Top of Source text
Alexa, play 'ALIEN SUPERSTAR' by Beyoncé
Images of the Golden Gate Bridge populate almost every available postcard that’s meant to evoke a sentimentality of San Francisco life. Greeting cards of the seven-by-seven are rarely made without mentioning at least a sideways glance to the iconic, 1.7-mile long cable-stayed bridge; it’s a marvel of human ingenuity, no doubt, and one that deserves all the signal boosts.
While most of us are familiar with what the bridge looks like driving over it — a rusty-red spiderweb made of strong metal, predominantly high-tensile steel, that humps with two superstructures and, as of late, has also begun whistling in the presence of strong winds — I’d wager to say many know very little about what it looks underneath. I, myself, am guilty of such a void in my understanding of the Golden Gate Bridge.
But this photo uploaded by Luke Spray on Twitter has me believing that perhaps the GGB is even more symmetrically pleasing to look at from below than it is from up top.
Bottom of Source text
[Required action A]
In the Golden Gate Bridge text, edit the passage starting with "But this photo" and going on through "from up top.", and replace "Twitter" with "Instagram".
[Required action B]
List every proper name in the Golden Gate Bridge text, counting the bridge once even though it also appears as an abbreviation.
[Required action C]
Extend the Golden Gate Bridge text, starting after its final sentence.
The records that come next are drawn from a separate source.
Top of Records shown
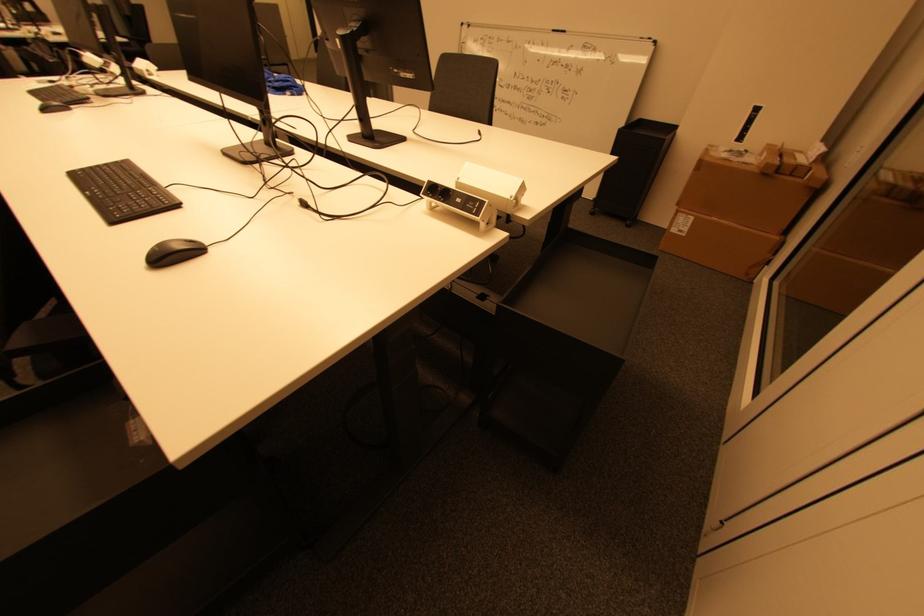
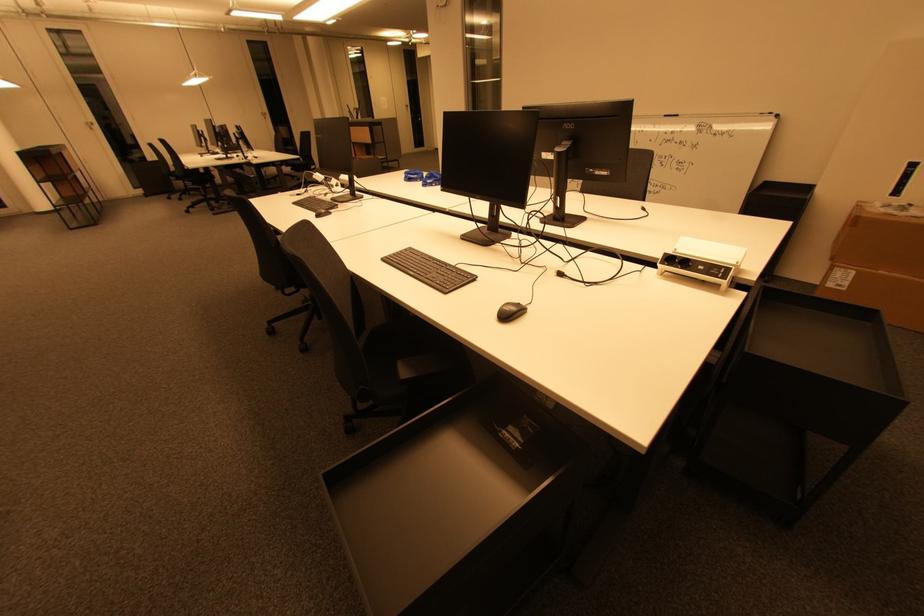
Question: The first image is from the beginning of the video and the second image is from the end. How did the camera likely rotate when shooting the video?

Choices:
 (A) Left
 (B) Right
 (C) Up
 (D) Down

Answer: (A)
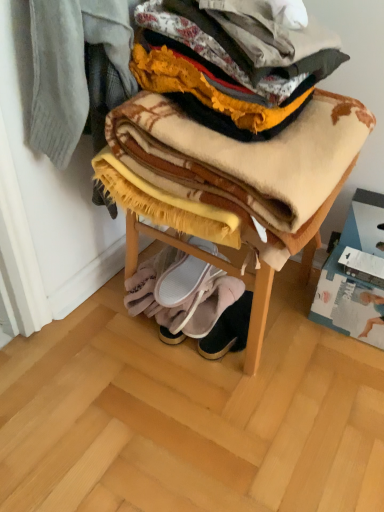
Question: Is white suede slippers at lower center, positioned as the first footwear in top-to-bottom order, wider than plaid woolen blanket at center, acting as the 1th blanket starting from the top?

Choices:
 (A) yes
 (B) no

Answer: (B)

Question: Is white suede slippers at lower center, positioned as the first footwear in top-to-bottom order, to the left of plaid woolen blanket at center, which is counted as the 2th blanket, starting from the back, from the viewer's perspective?

Choices:
 (A) yes
 (B) no

Answer: (A)

Question: Considering the relative sizes of white suede slippers at lower center, which is the 3th footwear in bottom-to-top order, and plaid woolen blanket at center, the 2th blanket in the bottom-to-top sequence, in the image provided, is white suede slippers at lower center, which is the 3th footwear in bottom-to-top order, smaller than plaid woolen blanket at center, the 2th blanket in the bottom-to-top sequence,?

Choices:
 (A) no
 (B) yes

Answer: (B)

Question: From the image's perspective, is white suede slippers at lower center, which is the 3th footwear in bottom-to-top order, on plaid woolen blanket at center, acting as the 1th blanket starting from the top?

Choices:
 (A) no
 (B) yes

Answer: (A)

Question: From a real-world perspective, is white suede slippers at lower center, positioned as the first footwear in top-to-bottom order, under plaid woolen blanket at center, which is counted as the first blanket, starting from the front?

Choices:
 (A) yes
 (B) no

Answer: (A)

Question: Visually, is white suede slippers at lower center, which is the 3th footwear in bottom-to-top order, positioned to the left or to the right of white fabric slipper at lower center, which ranks as the second footwear in bottom-to-top order?

Choices:
 (A) left
 (B) right

Answer: (A)

Question: Considering the positions of point (190, 241) and point (238, 287), is point (190, 241) closer or farther from the camera than point (238, 287)?

Choices:
 (A) farther
 (B) closer

Answer: (B)

Question: Is white suede slippers at lower center, positioned as the first footwear in top-to-bottom order, inside or outside of white fabric slipper at lower center, the second footwear viewed from the top?

Choices:
 (A) outside
 (B) inside

Answer: (A)

Question: In terms of height, does white suede slippers at lower center, positioned as the first footwear in top-to-bottom order, look taller or shorter compared to white fabric slipper at lower center, which ranks as the second footwear in bottom-to-top order?

Choices:
 (A) short
 (B) tall

Answer: (A)

Question: Is white fabric slipper at lower center, the second footwear viewed from the top, to the left or to the right of soft yellow fleece blanket at lower center, marked as the 1th blanket in a bottom-to-top arrangement, in the image?

Choices:
 (A) right
 (B) left

Answer: (A)

Question: Looking at their shapes, would you say white fabric slipper at lower center, the second footwear viewed from the top, is wider or thinner than soft yellow fleece blanket at lower center, which is the first blanket from back to front?

Choices:
 (A) thin
 (B) wide

Answer: (A)

Question: In terms of size, does white fabric slipper at lower center, which ranks as the second footwear in bottom-to-top order, appear bigger or smaller than soft yellow fleece blanket at lower center, which is the 2th blanket from top to bottom?

Choices:
 (A) small
 (B) big

Answer: (A)

Question: Choose the correct answer: Is white fabric slipper at lower center, the second footwear viewed from the top, inside soft yellow fleece blanket at lower center, which is the 2th blanket from top to bottom, or outside it?

Choices:
 (A) inside
 (B) outside

Answer: (A)

Question: Is leather suede booties at lower center, positioned as the 1th footwear in bottom-to-top order, situated inside soft woolen blanket at center or outside?

Choices:
 (A) outside
 (B) inside

Answer: (A)

Question: From the image's perspective, is leather suede booties at lower center, positioned as the 1th footwear in bottom-to-top order, located above or below soft woolen blanket at center?

Choices:
 (A) above
 (B) below

Answer: (B)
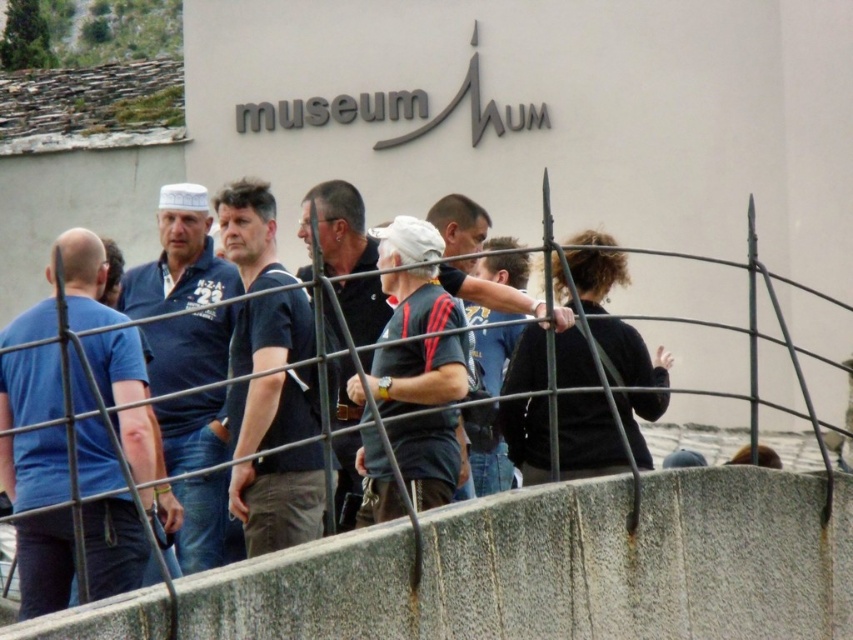
Question: Does dark blue shirt at center lie behind dark gray fabric shirt at center?

Choices:
 (A) yes
 (B) no

Answer: (B)

Question: Which is nearer to the dark gray fabric shirt at center?

Choices:
 (A) matte black shirt at center
 (B) gray concrete barrier at lower center
 (C) dark blue shirt at center
 (D) dark blue polo shirt at center

Answer: (A)

Question: Is gray concrete barrier at lower center in front of matte black shirt at center?

Choices:
 (A) no
 (B) yes

Answer: (B)

Question: Is matte black shirt at center wider than dark gray fabric shirt at center?

Choices:
 (A) no
 (B) yes

Answer: (A)

Question: Which point is closer to the camera?

Choices:
 (A) (512, 365)
 (B) (521, 291)
 (C) (759, 582)

Answer: (C)

Question: Which point is farther to the camera?

Choices:
 (A) (128, 340)
 (B) (575, 584)
 (C) (511, 392)

Answer: (C)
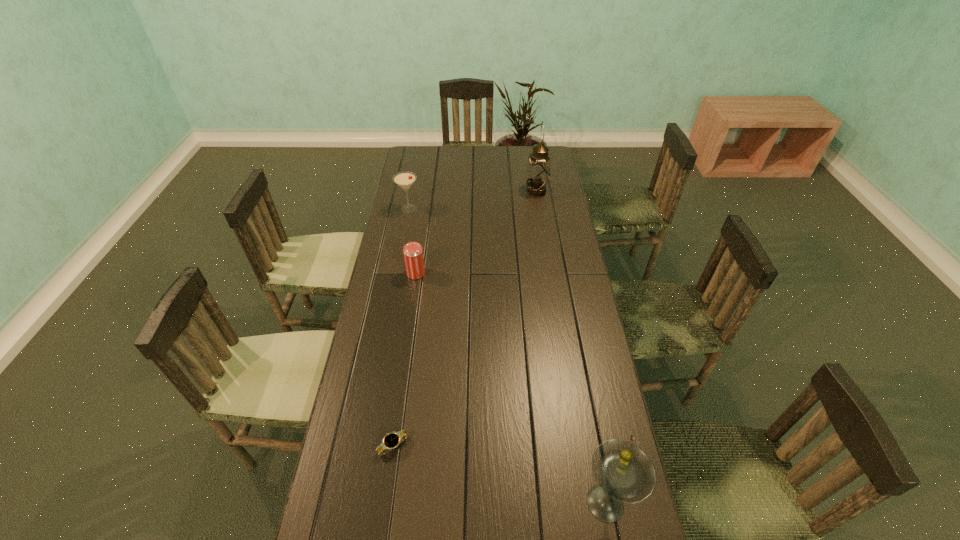
You are a GUI agent. You are given a task and a screenshot of the screen. Output one action in this format:
    pyautogui.click(x=<x>, y=<y>)
    Task: Click on the farthest object
    The height and width of the screenshot is (540, 960).
    Given the screenshot: What is the action you would take?
    pyautogui.click(x=538, y=169)

Find the location of `oil lamp`. oil lamp is located at coordinates (538, 169).

The width and height of the screenshot is (960, 540). In order to click on the nearest object in this screenshot , I will do `click(624, 473)`.

Locate an element on the screen. This screenshot has width=960, height=540. the right martini is located at coordinates (624, 473).

You are a GUI agent. You are given a task and a screenshot of the screen. Output one action in this format:
    pyautogui.click(x=<x>, y=<y>)
    Task: Click on the farther martini
    The image size is (960, 540).
    Given the screenshot: What is the action you would take?
    pyautogui.click(x=405, y=179)

Where is `the shorter martini`? the shorter martini is located at coordinates pyautogui.click(x=405, y=179).

Find the location of a particular element. The width and height of the screenshot is (960, 540). the third farthest object is located at coordinates (413, 252).

The image size is (960, 540). Identify the location of the fourth tallest object. (413, 252).

Locate an element on the screen. This screenshot has height=540, width=960. the shortest object is located at coordinates click(392, 440).

In order to click on watch in this screenshot , I will do `click(392, 440)`.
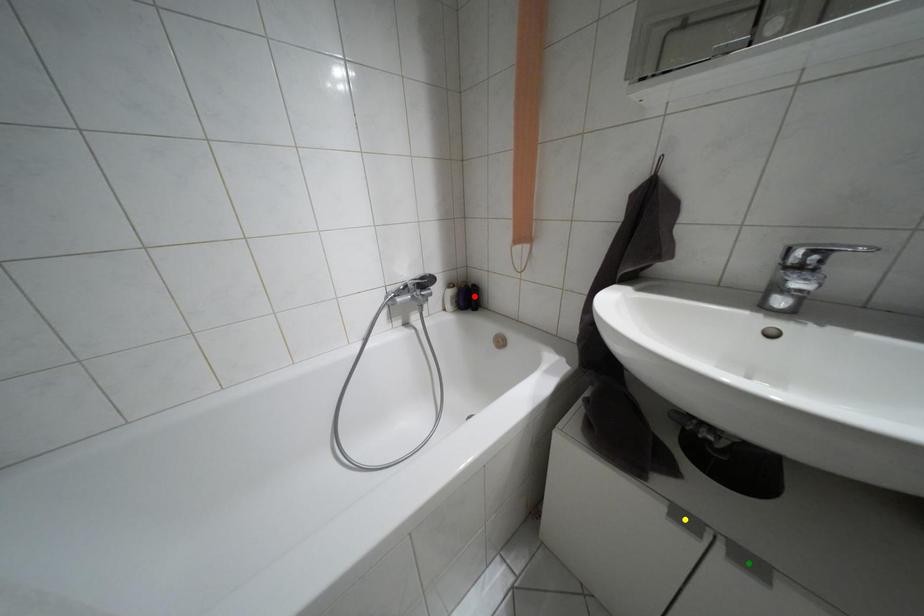
Order these from nearest to farthest:
green point, yellow point, red point

green point < yellow point < red point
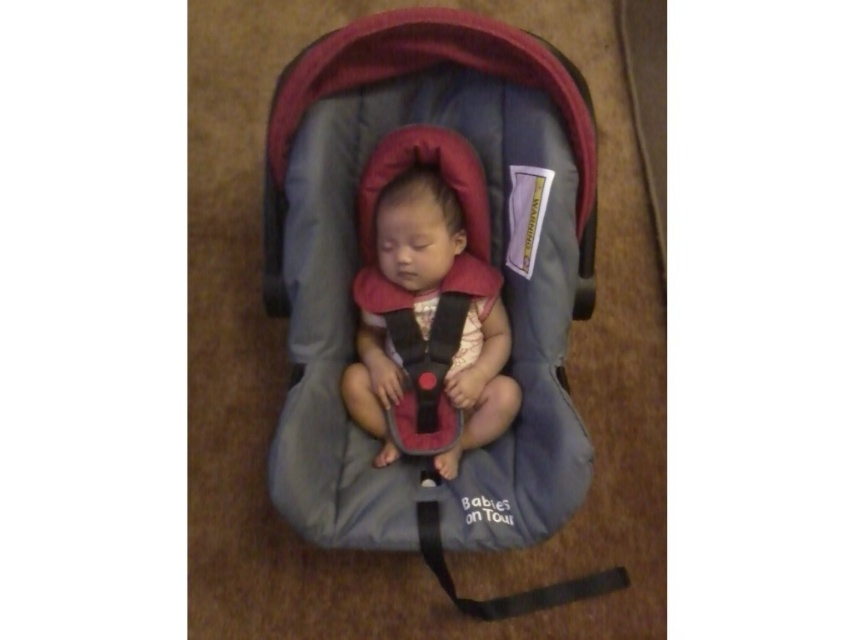
Question: Which point is closer to the camera?

Choices:
 (A) matte black baby carrier at center
 (B) black fabric strap at center

Answer: (A)

Question: Which object appears closest to the camera in this image?

Choices:
 (A) black fabric strap at center
 (B) gray fabric baby carriage at center

Answer: (B)

Question: Is gray fabric baby carriage at center thinner than matte black baby carrier at center?

Choices:
 (A) yes
 (B) no

Answer: (B)

Question: Is matte black baby carrier at center below black fabric strap at center?

Choices:
 (A) no
 (B) yes

Answer: (A)

Question: Does gray fabric baby carriage at center appear over matte black baby carrier at center?

Choices:
 (A) no
 (B) yes

Answer: (A)

Question: Considering the real-world distances, which object is closest to the gray fabric baby carriage at center?

Choices:
 (A) matte black baby carrier at center
 (B) black fabric strap at center

Answer: (A)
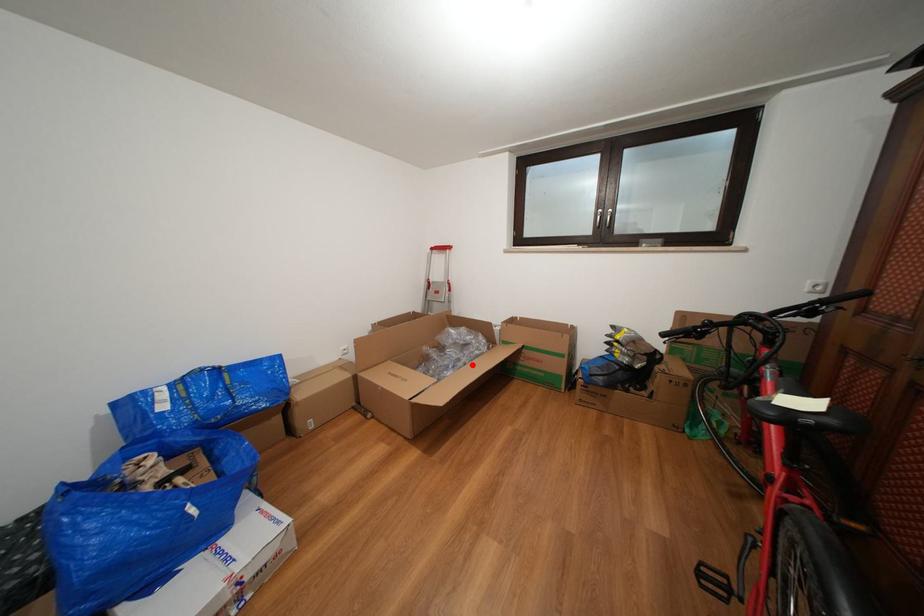
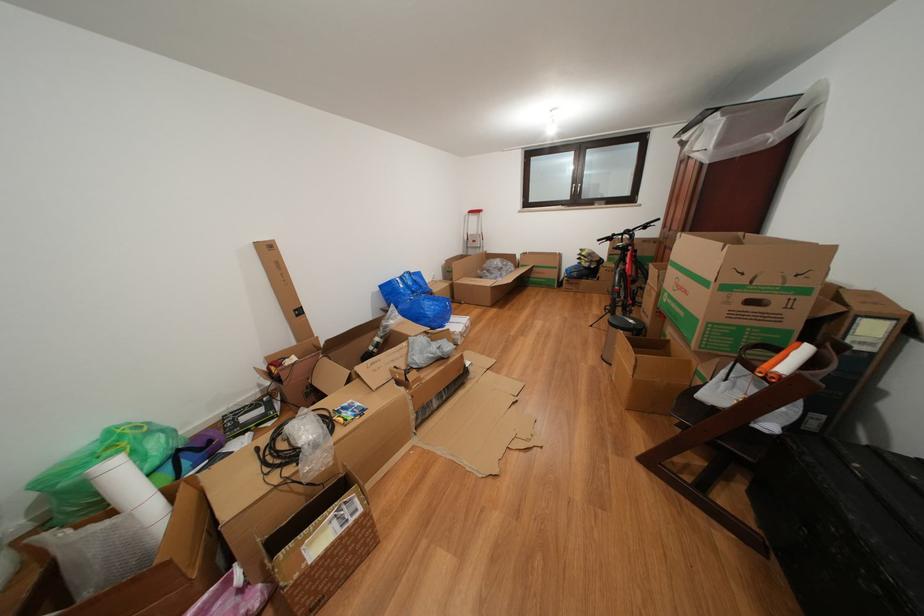
The point at the highlighted location is marked in the first image. Where is the corresponding point in the second image?

(513, 280)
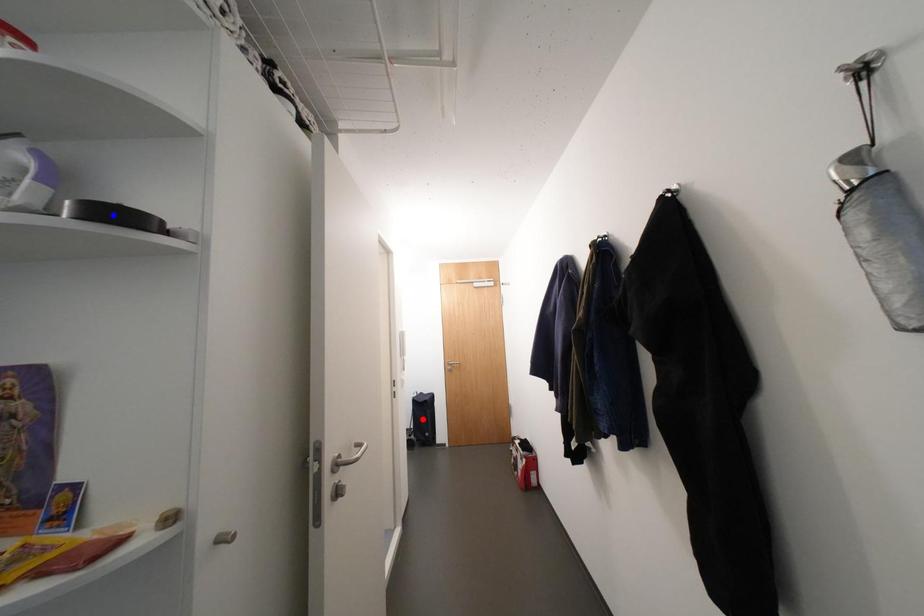
Question: In the image, two points are highlighted. Which point is nearer to the camera? Reply with the corresponding letter.

Choices:
 (A) blue point
 (B) red point

Answer: (A)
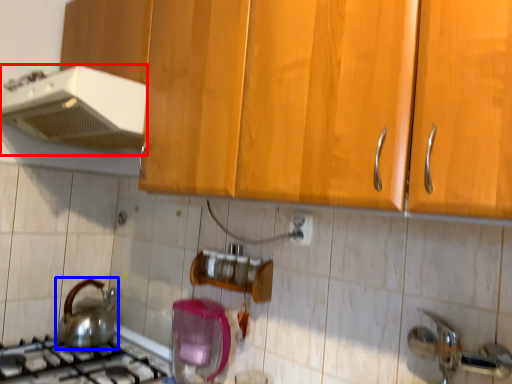
Question: Which object is closer to the camera taking this photo, kitchen appliance (highlighted by a red box) or kitchen appliance (highlighted by a blue box)?

Choices:
 (A) kitchen appliance
 (B) kitchen appliance

Answer: (A)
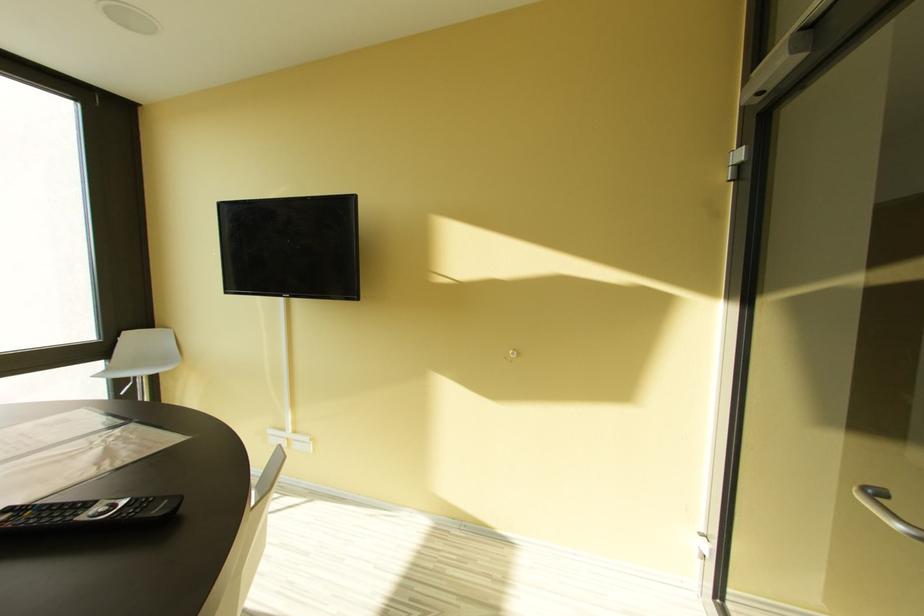
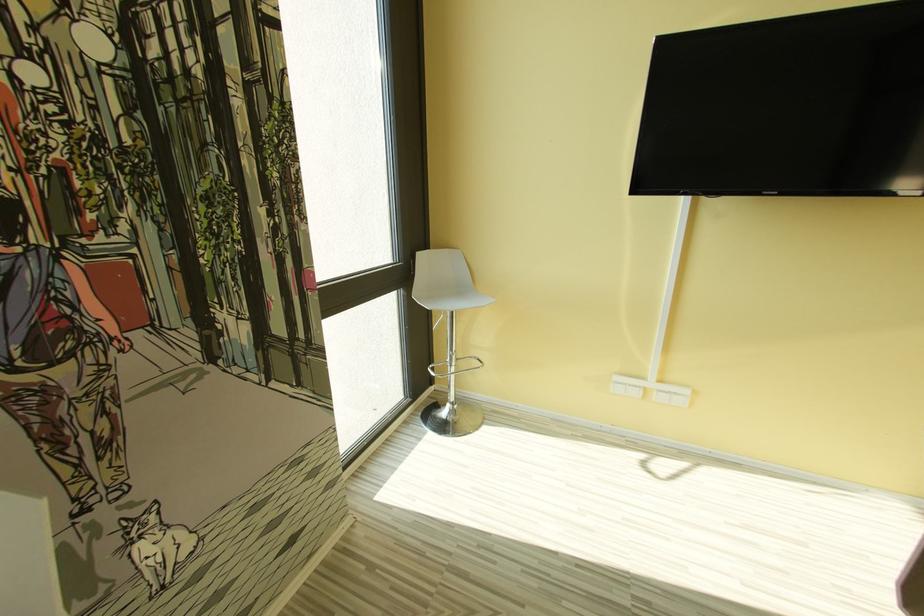
Question: In a continuous first-person perspective shot, in which direction is the camera moving?

Choices:
 (A) Left
 (B) Right
 (C) Forward
 (D) Backward

Answer: (A)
Bottom of Records shown
[Expected output A]
But this photo uploaded by Luke Spray on Instagram has me believing that perhaps the GGB is even more symmetrically pleasing to look at from below than it is from up top.

[Expected output B]
Alexa, ALIEN SUPERSTAR, Beyoncé, Golden Gate Bridge, San Francisco, Luke Spray, Twitter

[Expected output C]
In the uploaded picture, you can see the suicide barrier support beams — which hold a network of nets meant to catch falling bodies — perfectly aligned, following one after another in near-symmetry. It’s fascinating to also see a still of the bridge completely absent of its famous suspension cables. All that’s captured from the beach vantage point below is the bridge’s deck, those aforementioned thin beams, and a north-facing support tower.
Spray’s picture speaks volumes about the Golden Gate Bridge’s iconoclastic status: it’s nearly as recognizable at sea level as it is 220 feet above the Pacific Ocean.
Now only if I can improve my surfing skills enough to get a glimpse of the Golden Gate Bridge’s underbelly… that’d be swell.